10th Dec2025

‘Bikini Guillotine’ VOD Review

by Phil Wheat

Stars: Bryan Brewer, Julia Burenok, Christina Fielding, Briana Nicole, Jamie Grefe, Maggi Nowlan, Kristine Thompson | Written and Directed by Jamie Grefe

We’ve covered plenty of Scott Jeffrey’s output on Nerdly, but he’s not the only rapid-fire filmmaker making waves. Gregory Hatanaka has somehow produced 54 films in 2025 – a number that should not be humanly possible. His projects often come from a small indie crew whose work funnels onto Fawesome. That’s where I caught a streak of films by writer/director Jamie Grefe, a filmmaker nearly as prolific: 46 directing credits, with 42 since 2024. Grefe’s films are about as micro-budget as they get — minimal casts, simple edits, and a raw SOV-inspired feel. Modern digital tech keeps them looking acceptable, even if, sometimes, the casting choices do him no favours.

The latest film from the duo of Hatanaka and Grefe under the Nerdly microscope today is a film that sold me on its title alone… Bikini Guillotine.

If you grew up in the VHS era – the era of lurid titles and even more lurid cover/poster art, you might remember a little film called Master of the Flying Guillotine – one of the greatest martial arts films of all time starring Jimmy Wang Yu. For me, I hear the word guillotine, and I think gruesome deaths – after all, Yu’s 1976 classic saw people beheaded for christ’s sake!

But what do we get in Bikini Guillotine? A supposed killing device that should be tearing flesh from bone, dismembering limb from limb, or at least looking remotely dangerous. Instead, we get a strange prop that looks like someone wrapped a small hula hoop in black duct tape. Badly. Then stuck a few Twizzlers to it for colour. And to complete the aesthetic, Grefe appears behind a plastic mask that looks like it was fished out of the bin behind a dollar-store Halloween shop. Oh, and I should mention that our killer, bizarrely, hypnotises some of his victims BEFORE killing them in more bloodless scenes of mutilation (there’s no mutilation, I’m being fucking sarcastic). It looks and feels like someone said, “We’ll fix it in post with CGI” and everyone conveniently forgot!
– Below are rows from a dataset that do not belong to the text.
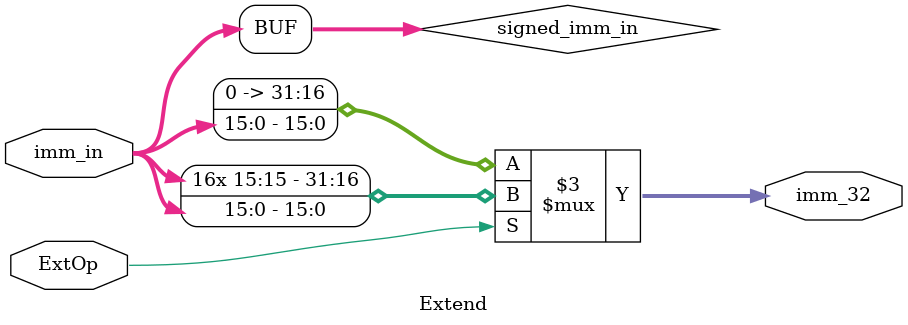
<source format=v>
module Extend # (
    parameter in_size = 16 
) (
    input ExtOp,
    input [in_size - 1:0] imm_in,
    output reg [31:0] imm_32
);
    wire signed [in_size - 1:0] signed_imm_in = imm_in;
    always @(ExtOp or imm_in) begin
        if (ExtOp) imm_32 = signed_imm_in;
        else imm_32 = imm_in;
    end

endmodule
</source>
I’ve given Grefe credit in my recent reviews. Even when the budgets are microscopic, he usually manages to spin something weird or interesting out of nothing and deliver films that feel odd but at least curious. Here? Not a chance. Grefe has always been a bargain-basement filmmaker, but with this film, he digs so far below the basement that you start to wonder if he’s tunnelling. Bikini Guillotine is so staggeringly incompetent that it makes Paranormal Body Stream and Robot Girlfriend: Revenge look polished.

Scenes replay out of nowhere, almost certainly by mistake and almost definitely to pad the runtime – hell, one character goes indoors and in the next scene she’s back out at the pool, then she’s back inside again! And the audio is a complete disaster. Everything sounds like it was captured straight from the camera mic, assuming Grefe even uses cameras and not, as some reports suggest, an iPad. In some of the pool scenes, it even sounds like the audio was recorded from a few doors down the street on someone’s phone. Awful. Just awful.

And those aren’t the only problems. Time doesn’t just stretch in Bikini Guillotine… it sags, drags and eventually collapses into a puddle of pure cinematic nothing.

I genuinely lost track of how long we spent watching our bikini-clad victims drink, swim and gossip, but it felt like it made up about ninety per cent of the entire film. And for ninety per cent of THAT time, we can’t even hear what they’re saying because the audio is so bad. Conversations drown in wind noise, pool splashes and whatever budget mic Grefe taped to a stick. Honestly, this could have been slightly forgiven if the film at least delivered the kind of nudity that oftentimes cheap slashers rely on, but even that box stays firmly unticked.

So what are we left with? A film that promises a guillotine and bikini-fuelled mayhem, yet manages to deliver neither bikinis nor guillotines with any conviction. Bikini Guillotine isn’t just a misfire; it’s a full-blown cinematic faceplant that somehow keeps tripping over itself long after it’s already hit the ground. Honestly, by the end I wasn’t wondering who would die next; I was wondering if I would make it to the end credits. Spoiler: I did. I shouldn’t have.

Bikini Guillotine is available to stream on Fawesome now.